Clean Jokes And Funny Stories

A police officer in a small town stopped a motorist who was speeding down Main Street. "But officer," the man began, "I can explain."
"Just be quiet," snapped the officer. "I'm going to let you cool your heels in jail until the chief gets back."
"But, officer, I just wanted to say,..."
"And I said to keep quiet! You're going to jail!"
A few hours later the officer looked in on his prisoner and said, "Lucky for you that the chief's at his daughter's wedding. He'll be in a good mood when he gets back." 
"Don't count on it," answered the fellow in the cell. "I'm the groom."

-------------------------------------------------------------------

A man in his 40's bought a new BMW and was out on the interstate for a nice evening drive. 

The top was down, the breeze was blowing through what was left of his hair and he decided to open her up.
As the needle jumped up to 80 mph, he suddenly saw flashing red and blue lights behind him.

"There's no way they can catch a BMW," he thought to himself and opened her up further. The needle hit 90, 100.... Then the reality of the situation hit him. "What the hell am I doing?" he thought and pulled over.

The cop came up to him, took his license without a word and examined it and the car. 

"It's been a long day, this is the end of my shift and it's Friday the 13th. I don't feel like more paperwork, so if you can give me an excuse for your driving that I haven't heard before, you can go."

The guy thinks for a second and says, "Last week my wife ran off with a cop. I was afraid you were trying to give her back." 
"Have a nice weekend," said the officer

------------------------------------------------------------------------

Fred and his wife Edna went to the state fair every year. Every year Fred would say, "Edna, I'd like to ride in that there airplane." And every year Edna would say, "I know Fred, but that airplane ride costs ten dollars, and ten dollars is ten dollars."

One year Fred and Edna went to the fair and Fred said, "Edna, I'm 71 years old. If I don't ride that airplane this year I may never get another chance." Edna replied, "Fred that there airplane ride costs ten dollars, and ten dollars is ten dollars."

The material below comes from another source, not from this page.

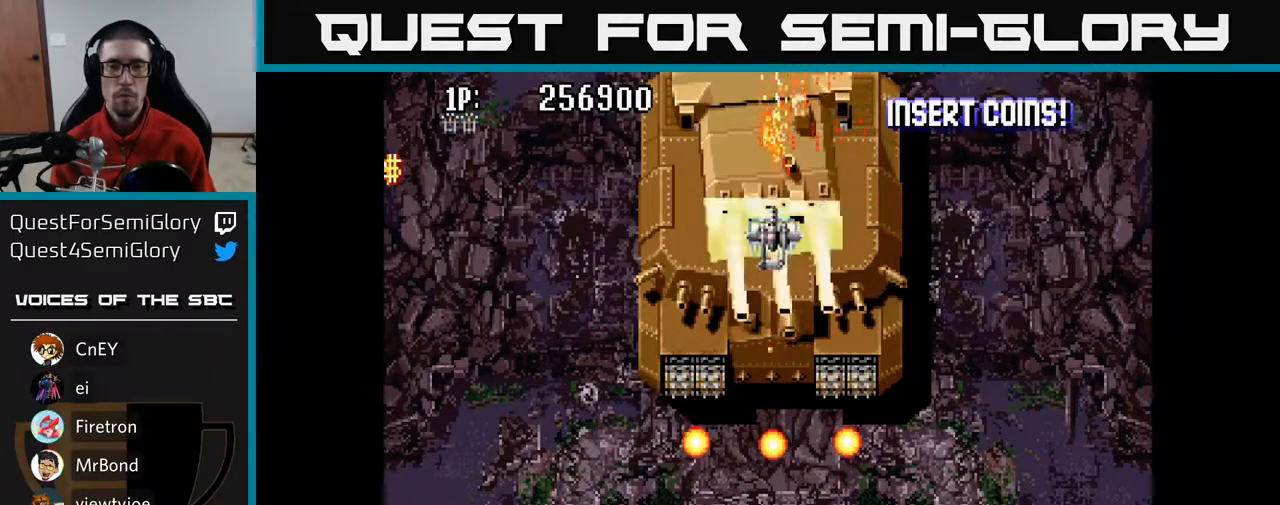
{"buttons": ["A"], "left_stick": "center", "right_stick": "center", "events": []}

The pilot overheard them and said, "Folks, I'll make you a deal. I'll take you both up for a ride. If you can stay quiet for the entire ride and not say one word, I won't charge you, but if you say one word it's ten dollars."

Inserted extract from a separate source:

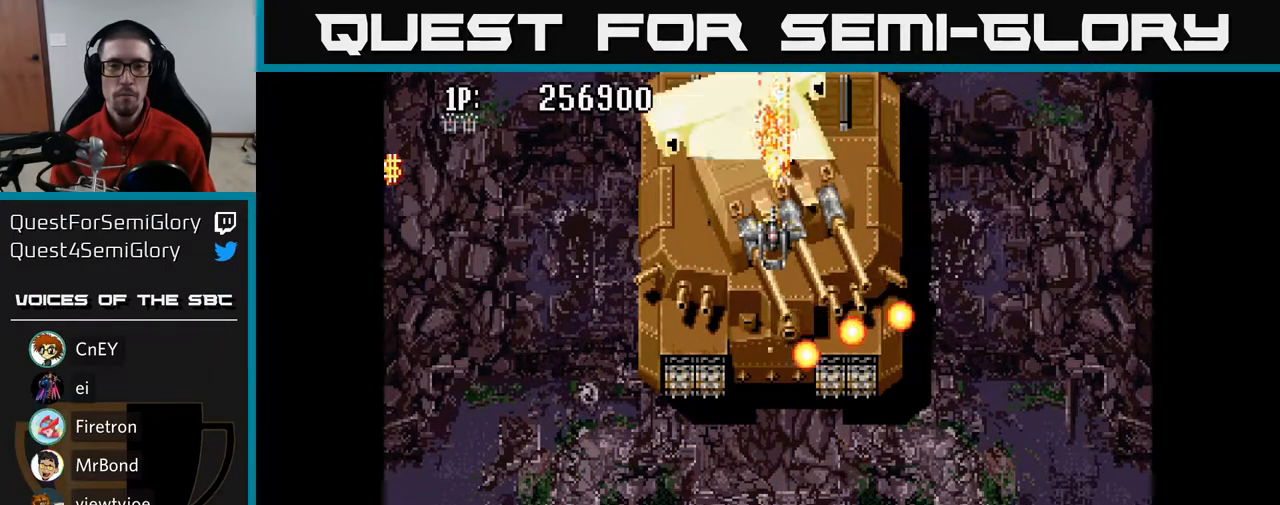
{"buttons": ["A"], "left_stick": "center", "right_stick": "center", "events": []}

Fred and Edna agreed and up they go. The pilot does all kinds of twists and turns, rolls and dives, but not a word is heard. He does all his tricks over again, but still not a word.

They land and the pilot turns to Fred, "By golly, I did everything I could think of to get you to yell out, but you didn't."

Fred replied, "Well, I was going to say something when Edna fell out of the plane, but ten dollars is ten dollars."


----------



## Jazzey (Dec 26, 2008)

:lol: - Thanks NN!


----------



## NicNak (Dec 26, 2008)

Glad you had a laugh Jazzey :hug:

Here's another one from the same site I found.  I couldn't resist this one!

Clean Jokes And Funny Stories

My physchiatrist told me I'm going crazy. I told him "If you don't mind I'd like a second opion. "He said "Alright .. you're ugly too."


----------



## amastie (Dec 27, 2008)

Can't tell you how much this helps me!
Thank you NickNak! 
amastie


----------



## NicNak (Dec 27, 2008)

Glad you enjoyed them Amastie :hug:


----------